Une semaine après la conclusion d'un accord de 2,2 milliards de dollars sur 36 mois avec l'institution de Bretton Woods, le chef du gouvernement a défendu ce partenariat, présenté comme indispensable pour redresser les finances publiques du pays.

Dans son discours, Ahmadou Al Aminou Lo a annoncé une nouvelle stratégie économique fondée sur la sélection de projets à fort impact, une discipline budgétaire renforcée, une hausse des recettes de l'État, la rationalisation des dépenses publiques et une gestion plus rigoureuse de la dette. Selon lui, ces mesures doivent permettre de restaurer durablement l'équilibre des finances publiques.
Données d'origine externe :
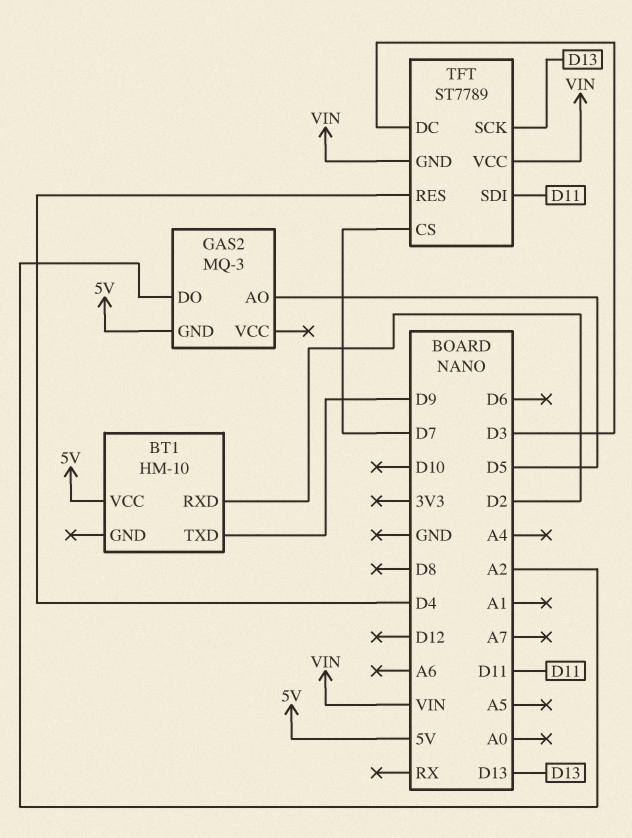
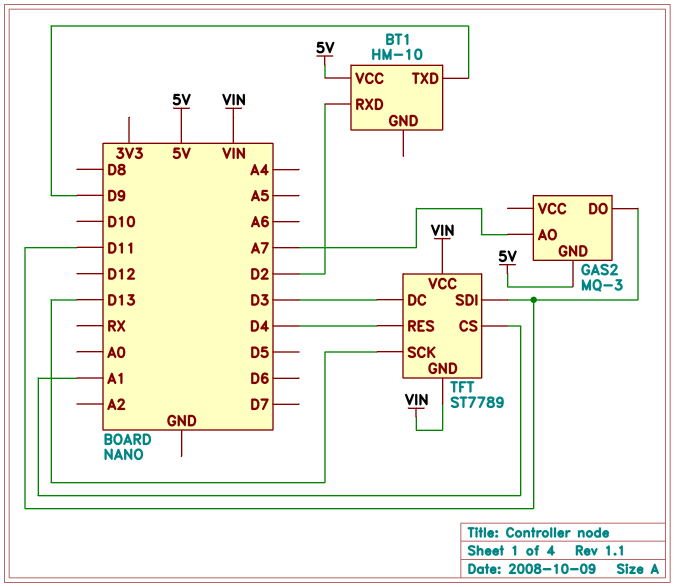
GAS2 pin AO: D5 -> A7
GAS2 pin DO: A2 -> D11
TFT pin CS: D7 -> A1

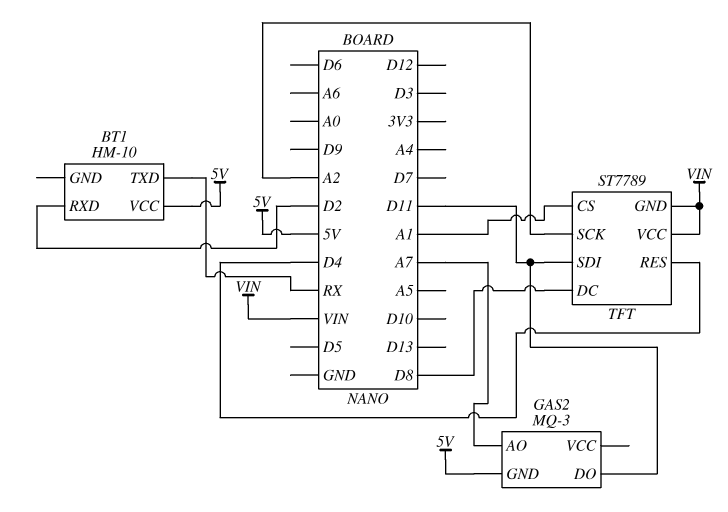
BT1 pin TXD: D9 -> RX
TFT pin DC: D3 -> D8
TFT pin SCK: D13 -> A2

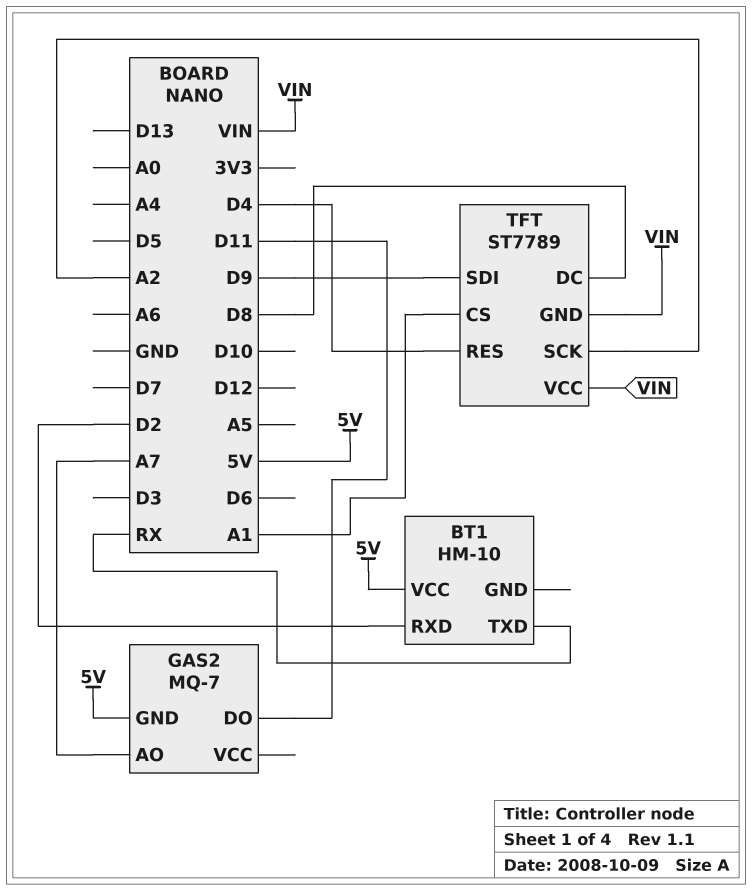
GAS2: MQ-3 -> MQ-7
TFT pin SDI: D11 -> D9

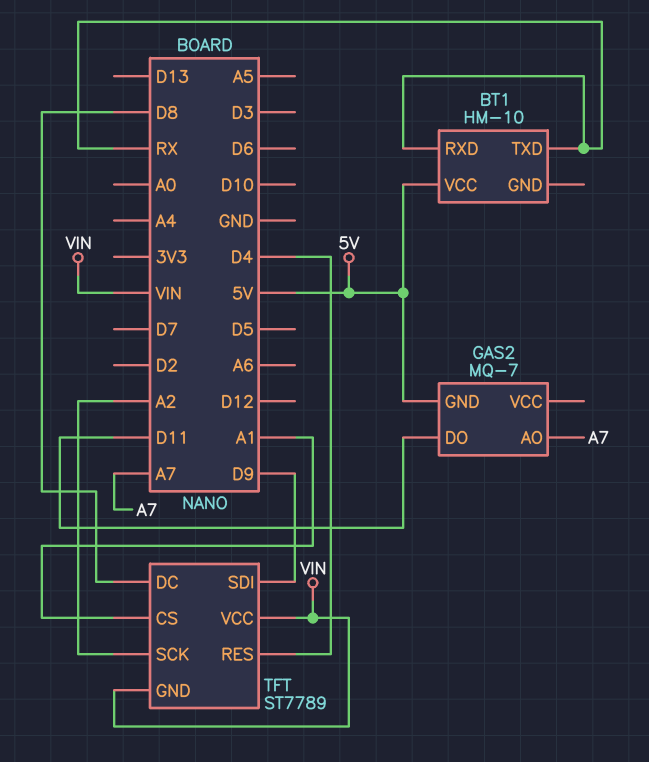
BT1 pin RXD: D2 -> RX

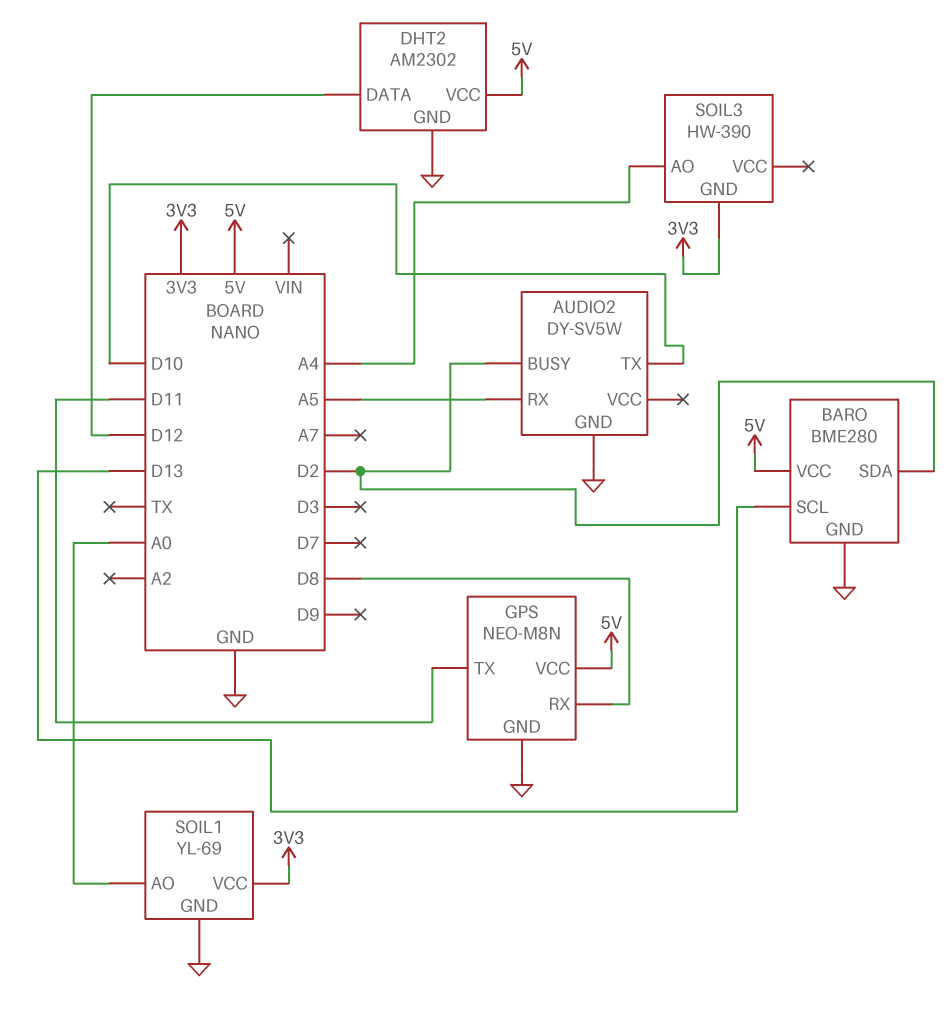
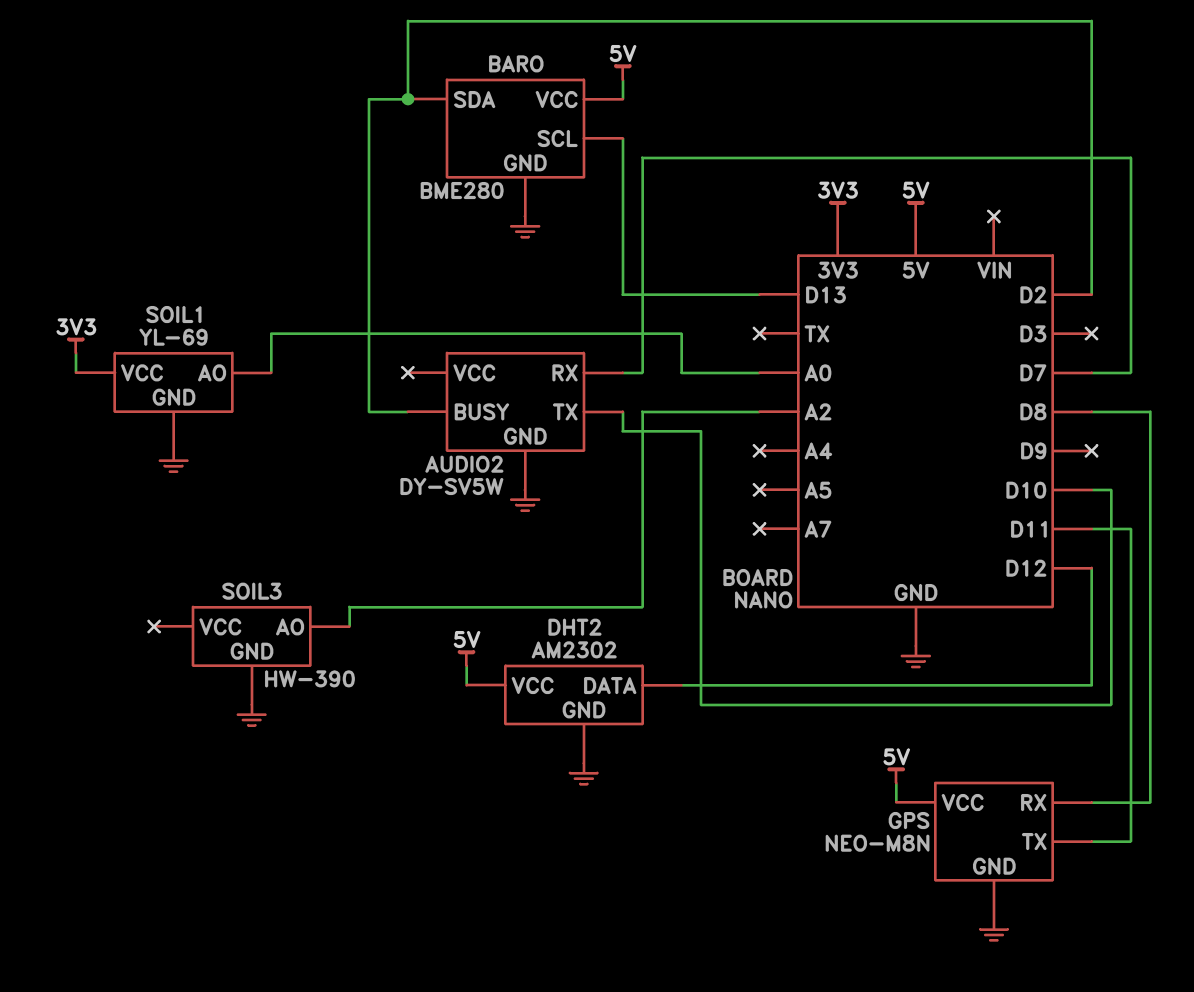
AUDIO2 pin RX: A5 -> D7
SOIL3 pin AO: A4 -> A2
SOIL3 pin GND: 3V3 -> GND

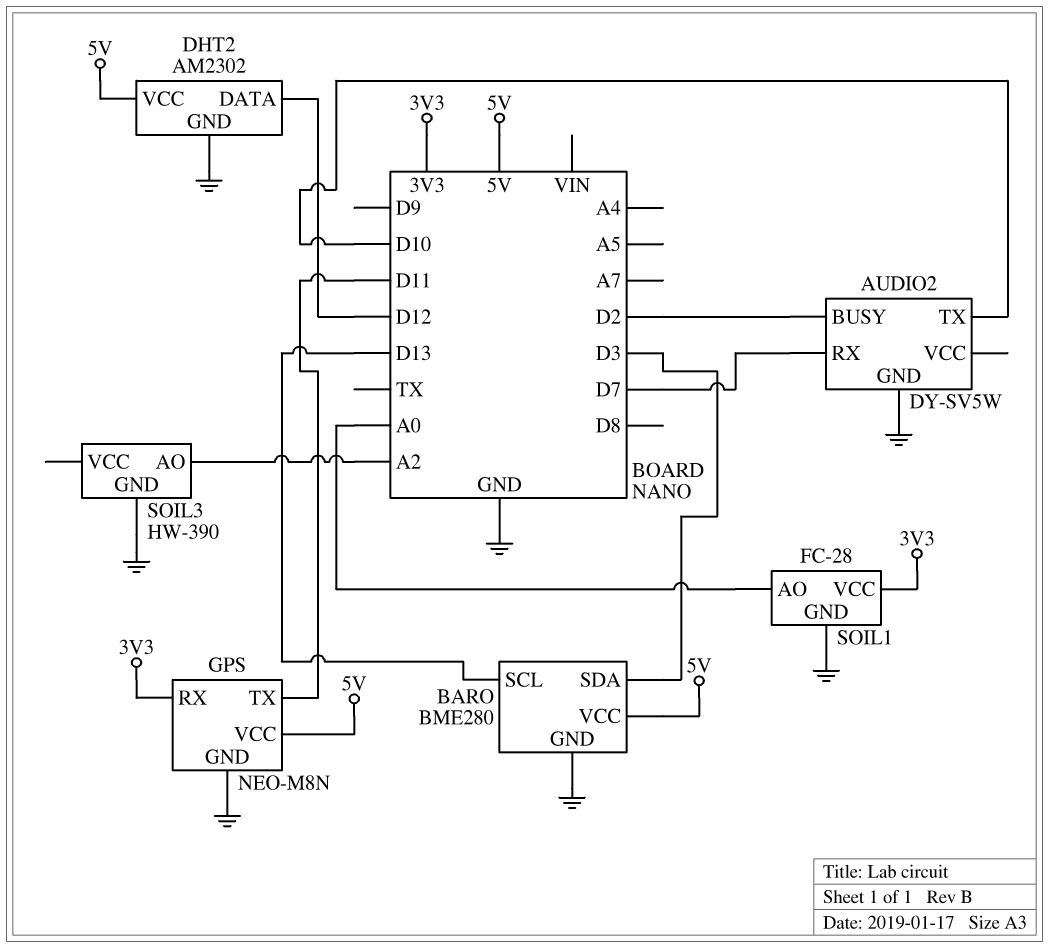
BARO pin SDA: D2 -> D3
GPS pin RX: D8 -> 3V3
SOIL1: YL-69 -> FC-28

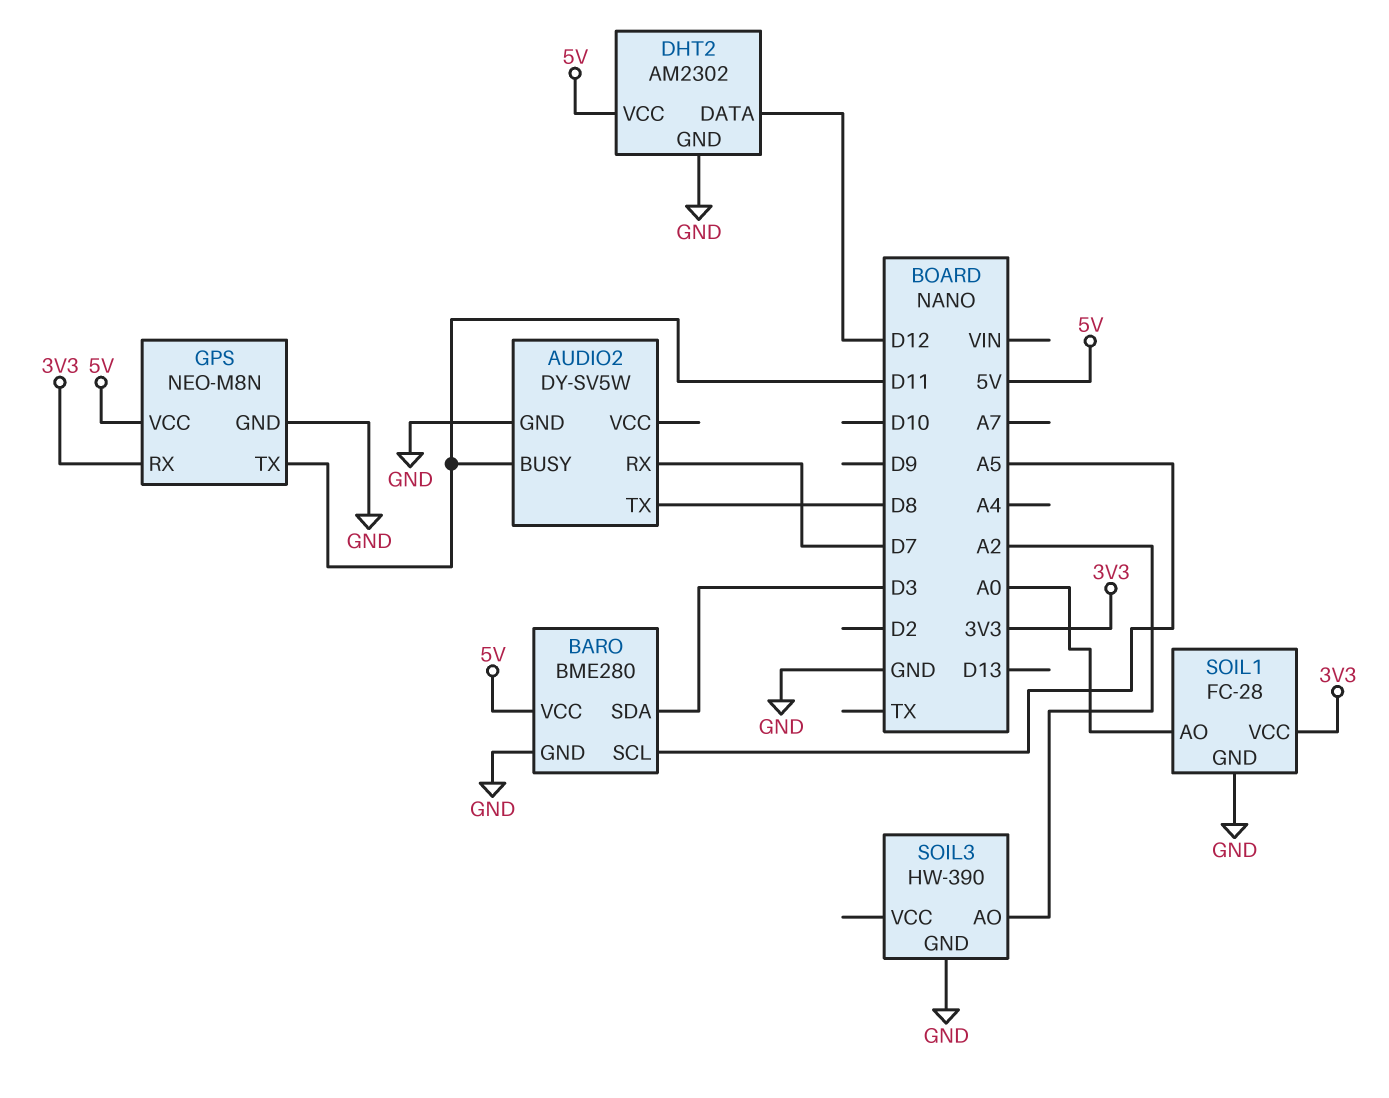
AUDIO2 pin BUSY: D2 -> D11
AUDIO2 pin TX: D10 -> D8
BARO pin SCL: D13 -> A5

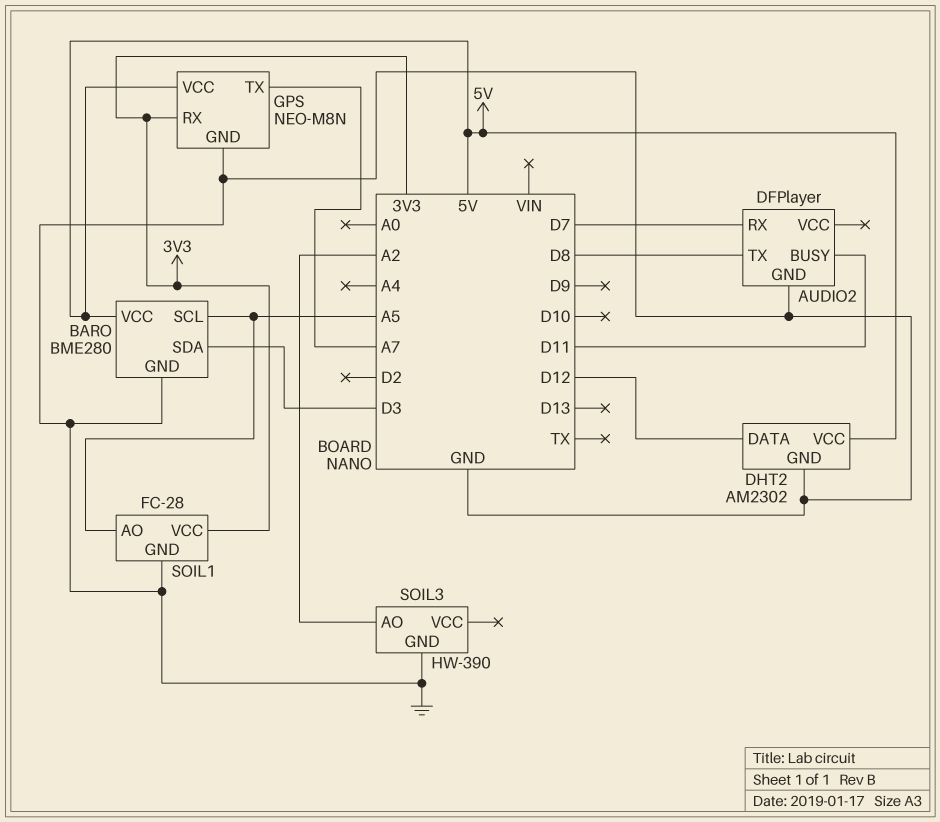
AUDIO2: DY-SV5W -> DFPlayer
GPS pin TX: D11 -> A7
SOIL1 pin AO: A0 -> A5

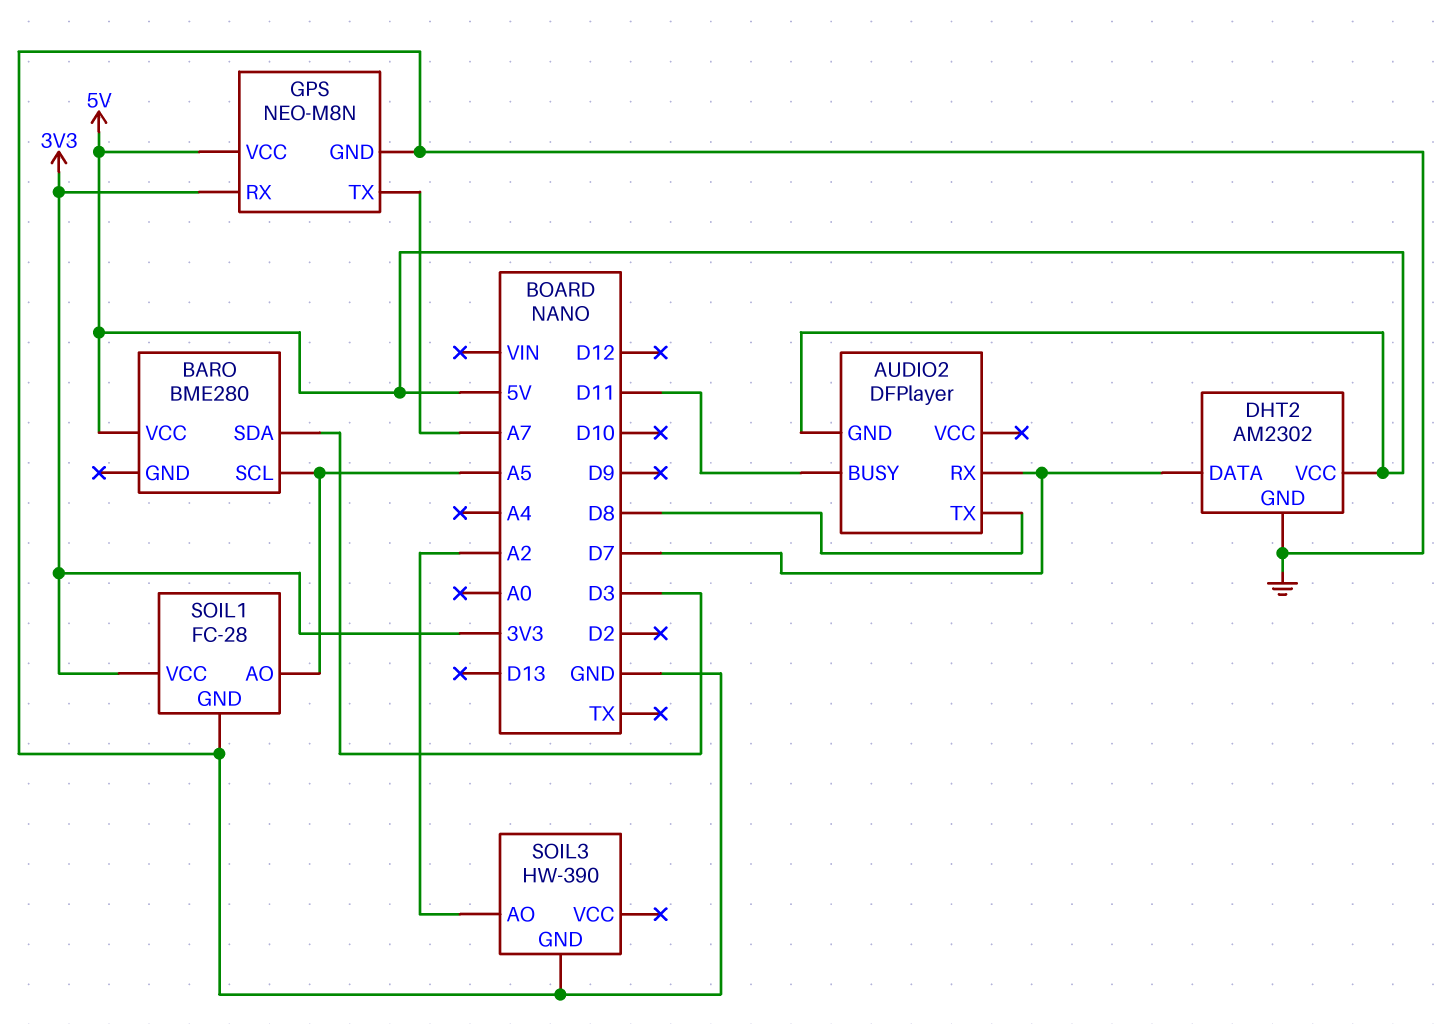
AUDIO2 pin GND: GND -> 5V
BARO pin GND: GND -> none
DHT2 pin DATA: D12 -> D7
Mais ce plaidoyer en faveur du FMI a suscité de vives critiques, y compris au sein de la majorité présidentielle. Le député du Pastef Guy Marius Sagna a dénoncé un reniement des engagements de souveraineté économique portés par le parti au pouvoir. À la tribune, il a accusé le gouvernement de placer le Sénégal « sous la coupe du FMI », allant jusqu'à comparer le Premier ministre à un représentant des intérêts de l'institution financière internationale.

Ce débat intervient dans un contexte économique délicat. Les autorités cherchent à assainir les finances de l'État après la découverte d'importantes irrégularités dans les comptes publics des années précédentes, tout en tentant de rassurer les partenaires financiers du Sénégal.

Au-delà des questions économiques, le Premier ministre a également abordé plusieurs sujets de société. Il a condamné la montée des discours xénophobes, appelant au respect des étrangers vivant au Sénégal, tout en rappelant que ces derniers doivent se conformer aux lois du pays. Ahmadou Al Aminou Lo a également réaffirmé que le gouvernement restait opposé à toute légalisation de l'homosexualité, assurant que cette position demeurait inchangée.